▶ [Vorgelegter Text]:
Gedichte sind eigentlich toll, man sollte mehr davon lesen und auch ein paar davon lernen, dann kann man bei langweiligen Partys auch unangenehmes Schweigen überbrücken oder so. Es findet sich bestimmt ein sinnvoller Anlass zu einer schwungvollen Rezitation. Am einfachsten ist das natürlich tatsächlich, wenn man Kinder hat, die bekanntlich von solchen Wundern nie genug kriegen können. Und ich sage das aus eigener Erfahrung, also Erfahrung als Kind, nicht als Eltern.

Dabei kenne ich gar nicht so viele Dichter und die, die ich kenne, passen gar nicht so recht zusammen. Max Goldt für das Absurdschönbekloppte, Robert Gernhardt für die überraschende Pointen und schönen Wortspielen, A.A. Milne für die Nostalgie und W.H. Auden fürs Romantischtragische. Je länger ich drüber nachdenke, desto mehr glaube ich, ich brauch dringend noch ein bisschen mehr Lyrikzeug im Bücherschrank. Erich Kästner, hat der nicht auch? Und Morgenstern und natürlich Heinz Erhardt? Und… ach, da gibt’s bestimmt noch viele tolle Menschen, deren Gereimtes man entdecken kann.

Meine Mutter kannte auch noch ein Gedicht. Eigentlich ist es gar kein Gedicht, sondern so eine Art Schüttelreim als Geschichte. Der Humor dabei ist sehr simpel, für Kinder aber äußerst faszinierend. Ich habe versucht, herauszufinden, woher diese kleine Geschichte überhaupt kommt und ob es jemanden gibt, dem man die folgenden Sätze originär zuordnen kann, die Suche verlief aber fruchtlos. Es scheint auch mehrerer Versionen zu geben, ich zitiere jetzt einfach die Version, die ich bestimmt hundert Mal gehört habe und wünsche viel Vergnügen beim Auswendiglernen.

(Anleitung: Den ersten Teil mit normalem, leicht beschwingten Tonfall vortragen, den zweiten Teil dann mit zusammengezogenen Stirnfalten und bösem, gruseligem Tonfall. So wird das was.)

Hinter einer Pappelgruppe saß der Zeichlehrer einer Kinderschule
und malte die Schattenrisse seiner seeligen Frau,
die Filetschürzchen in den Koffer packte.
Da kam der Schulmeister, sein Freund,

und begrüßte ihn mit einem warmen Händedruck.

▶ [Arbeitsauftrag 1]: Entnimm dem vorgelegten Text wörtlich die Stelle, beginnend mit "Dabei kenne ich" und weiter bis einschließlich "man entdecken kann.".
▶ [Arbeitsauftrag 2]:
Stimmen die folgenden Aussagen mit dem vorgelegten Text überein? Beantworte jede mit Ja oder Nein und zitiere die entscheidenden Worte des Textes.
(a) Das Stück, das die Mutter kannte, ist eigentlich eine Art Schüttelreim als Geschichte.
(b) Die Suche nach dem Ursprung dieser Geschichte war erfolgreich.
(c) Der zweite Teil soll in leicht beschwingtem Tonfall vorgetragen werden.
▶ [Arbeitsauftrag 3]:
Beantworte anhand des vorgelegten Textes diese Fragen:
(a) Wofür steht Max Goldt?
(b) Wie oft wurde die zitierte Version laut Text bestimmt gehört?
(c) Was packte die selige Frau in den Koffer?

▶ [Datenauszüge]:
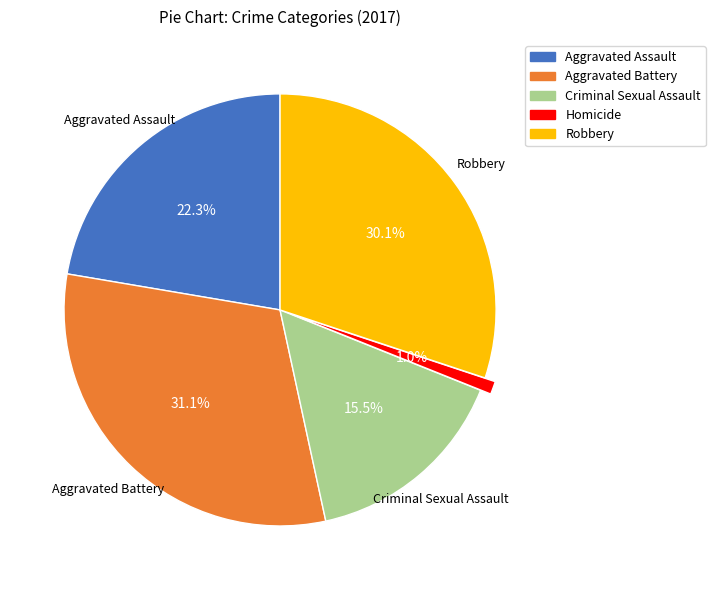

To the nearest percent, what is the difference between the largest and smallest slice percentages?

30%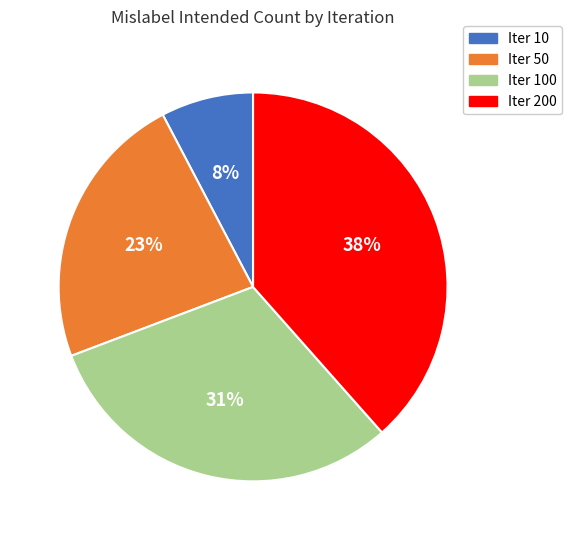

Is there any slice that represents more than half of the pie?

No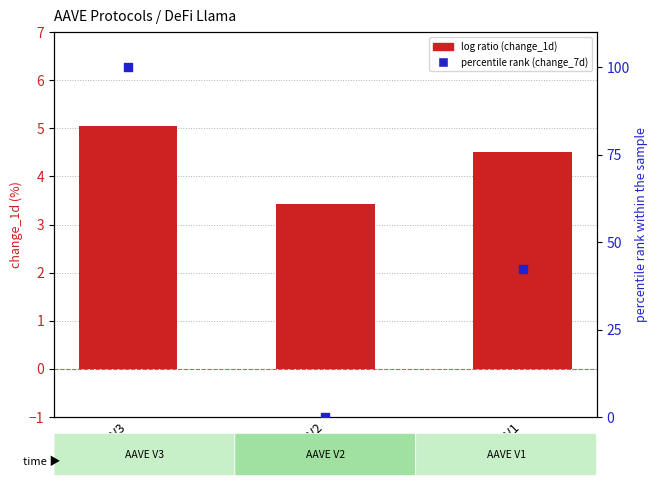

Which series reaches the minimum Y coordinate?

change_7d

---

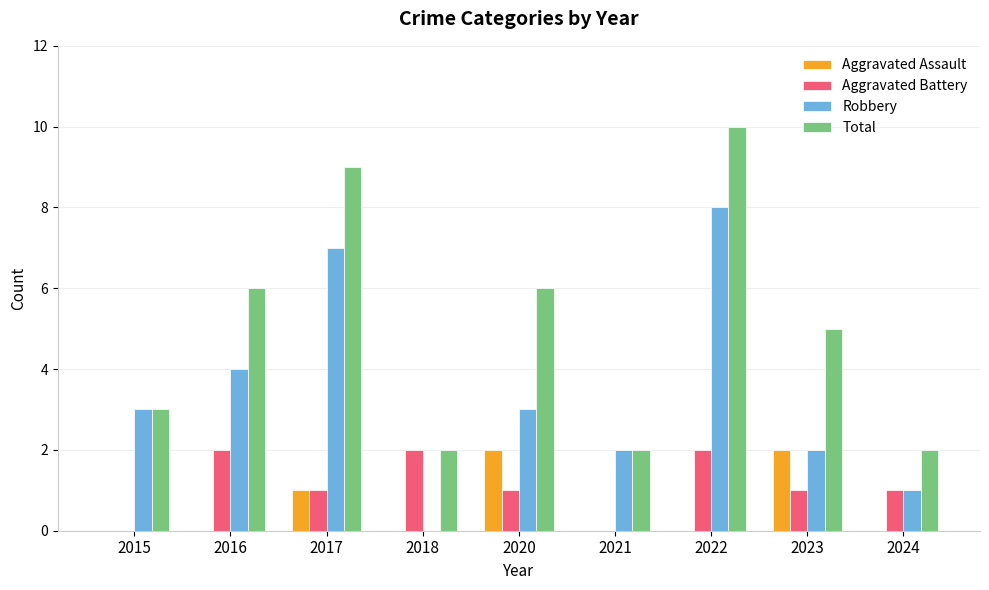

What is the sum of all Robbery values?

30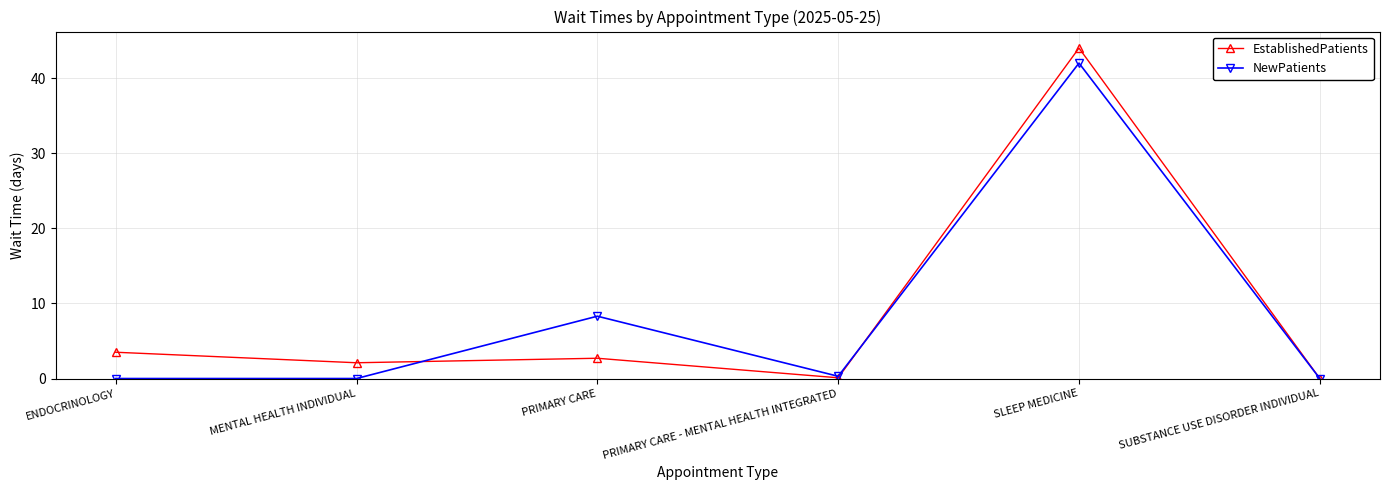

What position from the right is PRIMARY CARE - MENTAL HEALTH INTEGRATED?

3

▶ [Erwartete Ausgabe 1]:
Dabei kenne ich gar nicht so viele Dichter und die, die ich kenne, passen gar nicht so recht zusammen. Max Goldt für das Absurdschönbekloppte, Robert Gernhardt für die überraschende Pointen und schönen Wortspielen, A.A. Milne für die Nostalgie und W.H. Auden fürs Romantischtragische. Je länger ich drüber nachdenke, desto mehr glaube ich, ich brauch dringend noch ein bisschen mehr Lyrikzeug im Bücherschrank. Erich Kästner, hat der nicht auch? Und Morgenstern und natürlich Heinz Erhardt? Und… ach, da gibt’s bestimmt noch viele tolle Menschen, deren Gereimtes man entdecken kann.

▶ [Erwartete Ausgabe 2]:
(a) Ja: „Eigentlich ist es gar kein Gedicht, sondern so eine Art Schüttelreim als Geschichte.“
(b) Nein: „die Suche verlief aber fruchtlos.“
(c) Nein: „den zweiten Teil dann mit zusammengezogenen Stirnfalten und bösem, gruseligem Tonfall.“

▶ [Erwartete Ausgabe 3]:
(a) Für das Absurdschönbekloppte.
(b) Bestimmt hundert Mal.
(c) Filetschürzchen.